REQUEST —
Copy exactly the stretch of lines from the one holding "focal_mm: 6.76" through the last line of the data below, inclusive. Leave out pictures.

LISTED RECORDS —
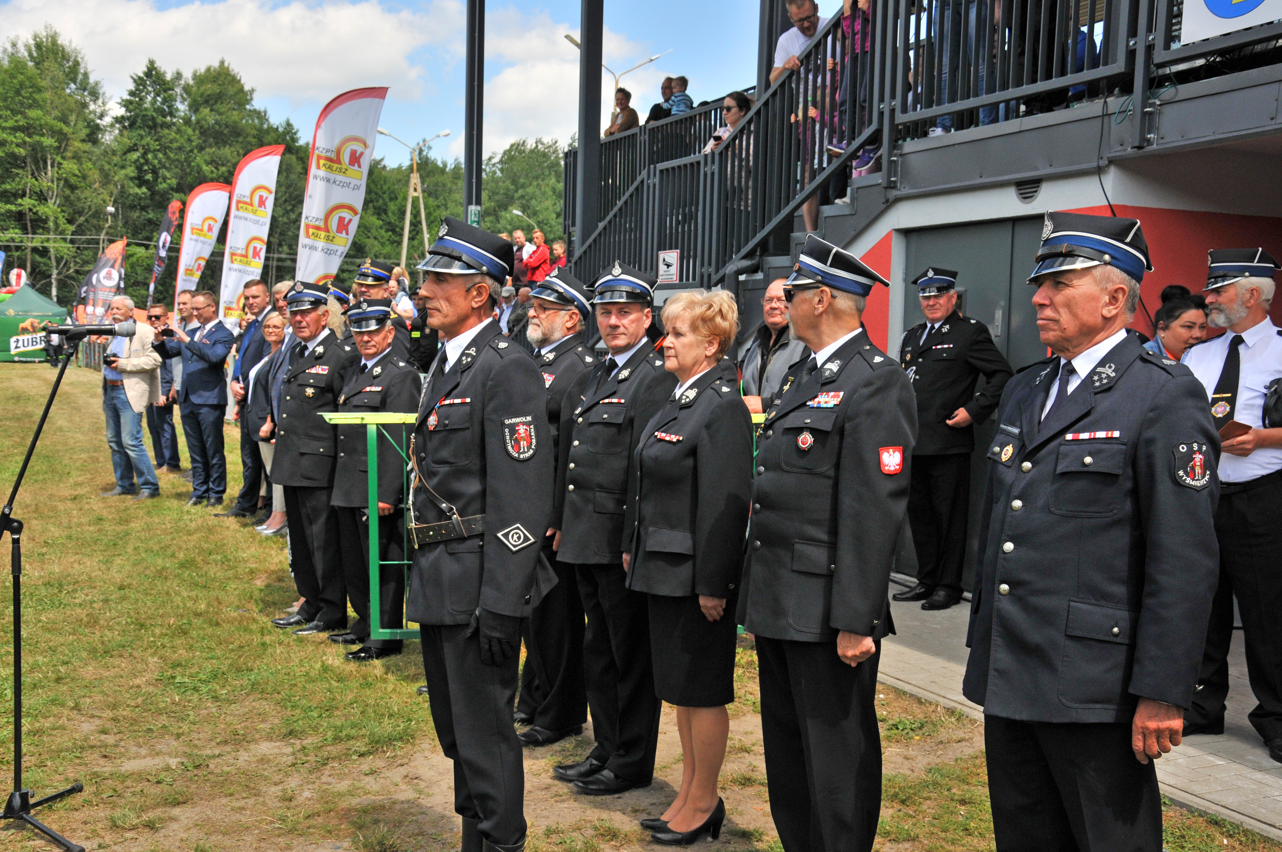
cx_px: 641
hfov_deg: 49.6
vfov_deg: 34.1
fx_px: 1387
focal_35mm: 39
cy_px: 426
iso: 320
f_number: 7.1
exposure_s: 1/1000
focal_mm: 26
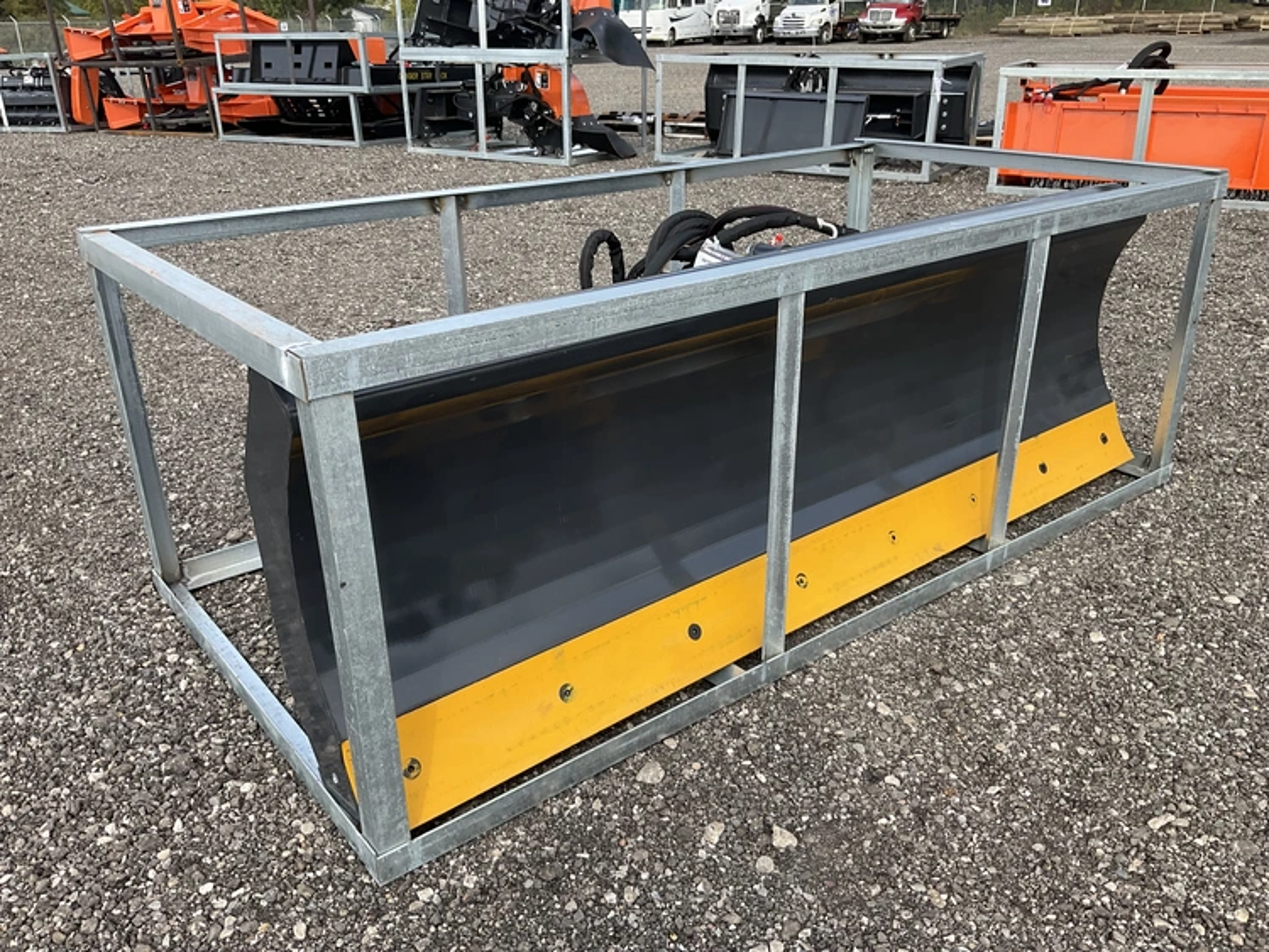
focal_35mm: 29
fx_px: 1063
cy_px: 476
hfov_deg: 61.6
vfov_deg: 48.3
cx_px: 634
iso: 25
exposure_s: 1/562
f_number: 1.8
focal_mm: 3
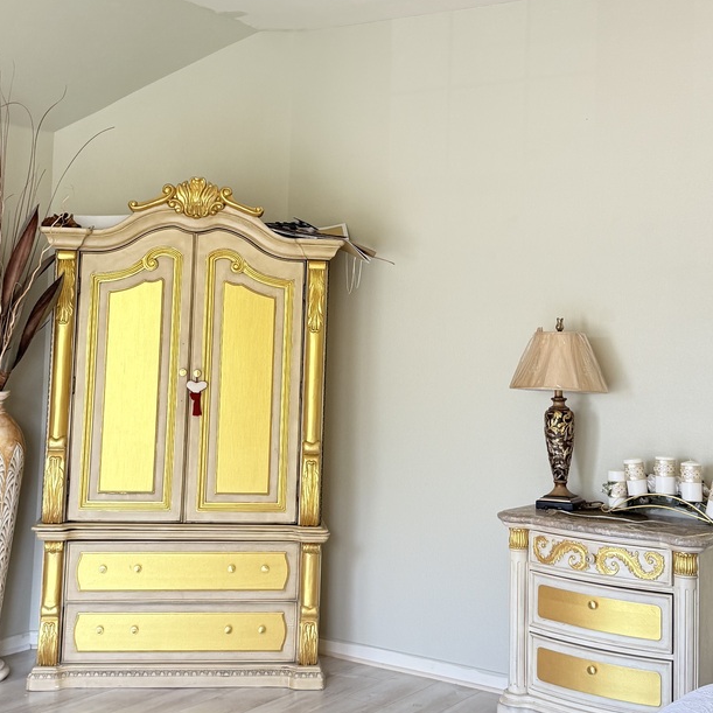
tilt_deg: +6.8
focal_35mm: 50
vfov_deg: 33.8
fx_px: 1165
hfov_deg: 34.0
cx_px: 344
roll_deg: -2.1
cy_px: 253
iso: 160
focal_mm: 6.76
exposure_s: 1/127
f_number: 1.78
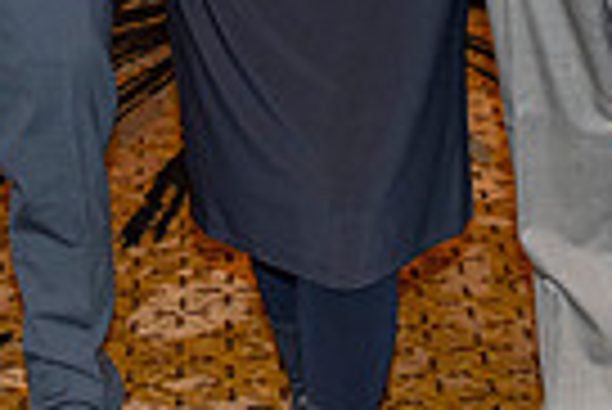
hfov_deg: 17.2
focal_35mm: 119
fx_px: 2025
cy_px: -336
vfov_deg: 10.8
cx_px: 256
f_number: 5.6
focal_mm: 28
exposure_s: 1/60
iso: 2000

EXERCISE ANSWER —
focal_mm: 6.76
exposure_s: 1/127
f_number: 1.78
hfov_deg: 17.2
focal_35mm: 119
fx_px: 2025
cy_px: -336
vfov_deg: 10.8
cx_px: 256
f_number: 5.6
focal_mm: 28
exposure_s: 1/60
iso: 2000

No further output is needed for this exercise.